The present findings provide practical implications for clinical FFA acquisition and the deployment of intelligent DR analysis systems. First, optimization of acquisition timing: Venous or recirculation-phase images are recommended as the preferred data source for constructing intelligent DR staging models. Second,phase labeling in clinical deployment: In clinical computer-aided diagnostic systems based on FFA, the contrast diffusion phase of input images should be explicitly recorded. For late-phase images, the system may appropriately reduce prediction confidence output and provide clinical risk prompts to facilitate comprehensive clinician judgment. Third, multi-phase mixing in model training: Model performance of combined phase groups fell between that of single venous and late-phases, suggesting that incorporating multi-phase FFA images into training datasets can effectively enhance cross-phase generalization and model robustness.

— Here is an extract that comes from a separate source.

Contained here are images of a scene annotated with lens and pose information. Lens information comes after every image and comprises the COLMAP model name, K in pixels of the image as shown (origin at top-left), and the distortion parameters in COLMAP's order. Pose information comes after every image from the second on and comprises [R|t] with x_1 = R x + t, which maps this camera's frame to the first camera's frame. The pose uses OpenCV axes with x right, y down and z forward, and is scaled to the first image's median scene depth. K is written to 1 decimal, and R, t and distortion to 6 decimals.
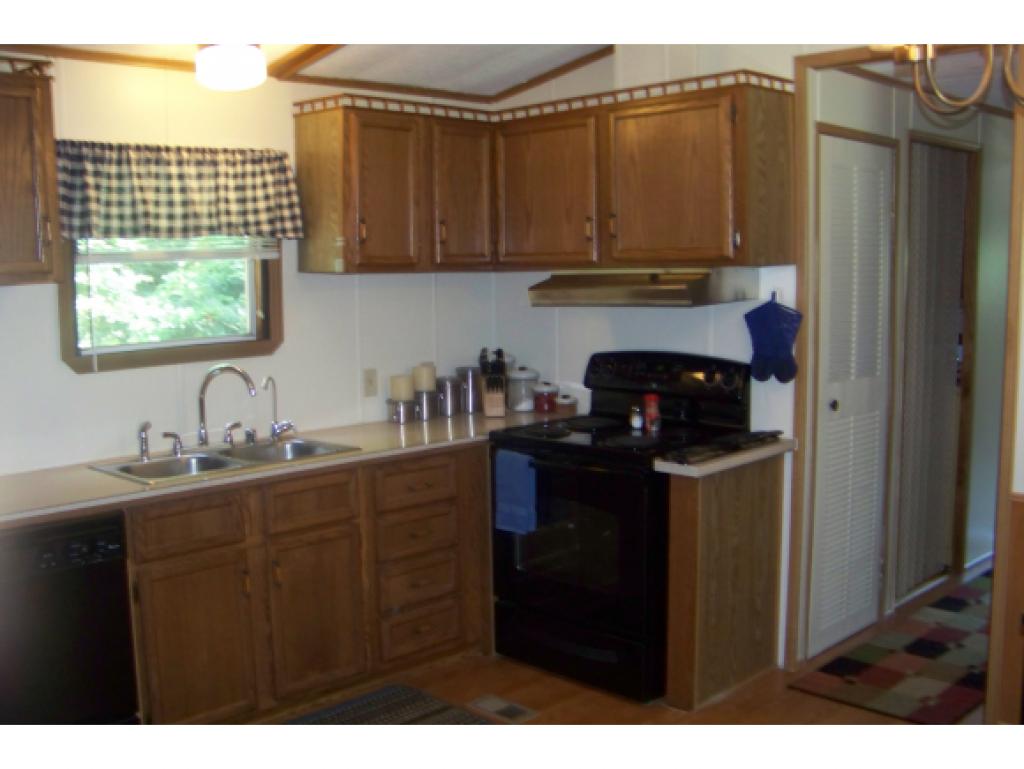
lens RADIAL K [[1112.3, 0, 512.0], [0, 1112.3, 384.5], [0, 0, 1]] dist [-0.261460, 0.411344]
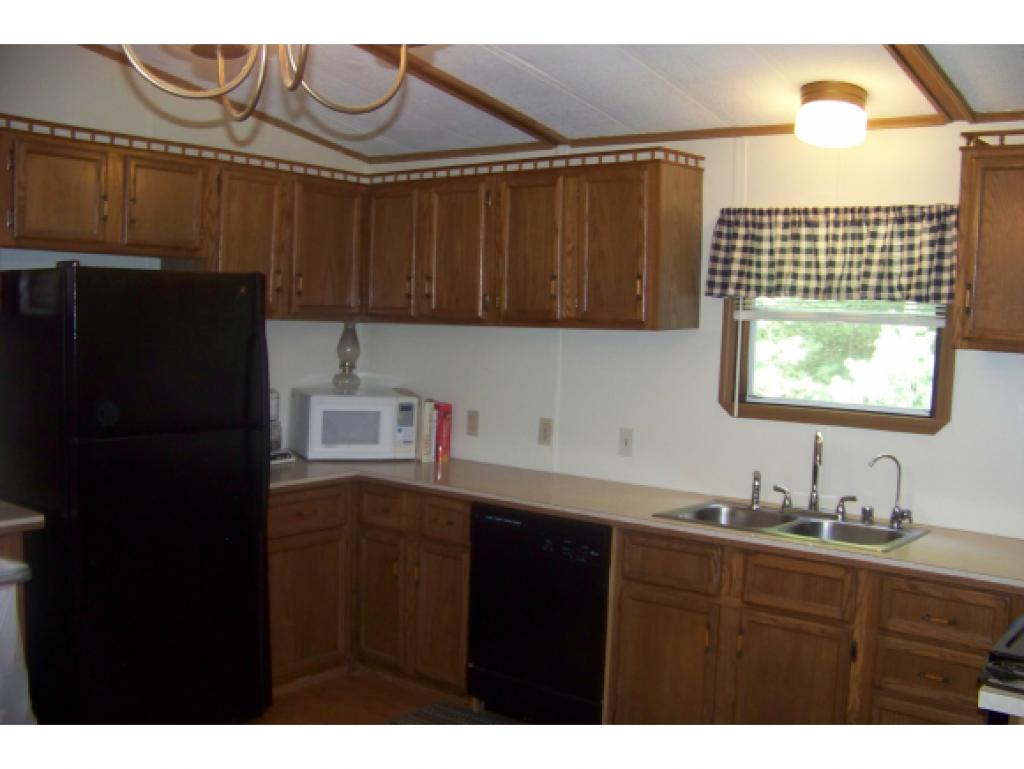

Several limitations of this study should be acknowledged. First, all data were retrospectively collected from a single medical center. Despite the large sample size, geographical and device homogeneity may limit the external generalizability of the conclusions. Future multicenter prospective cohort studies are required for further validation. Second, this study only qualitatively explored the mechanism of lesion masking by late-phase leakage, without quantitative lesion-level evaluation, such as dynamic curves of microaneurysm detection rate across continuous diffusion time points. Moreover, the continuous dynamic FFA process was discretized into three independent phase subgroups in this work. Advanced strategies including temporal attention mechanisms and video-level sequential modeling were not investigated, which represents a valuable direction for future research to enhance model comprehension of dynamic FFA angiographic sequences.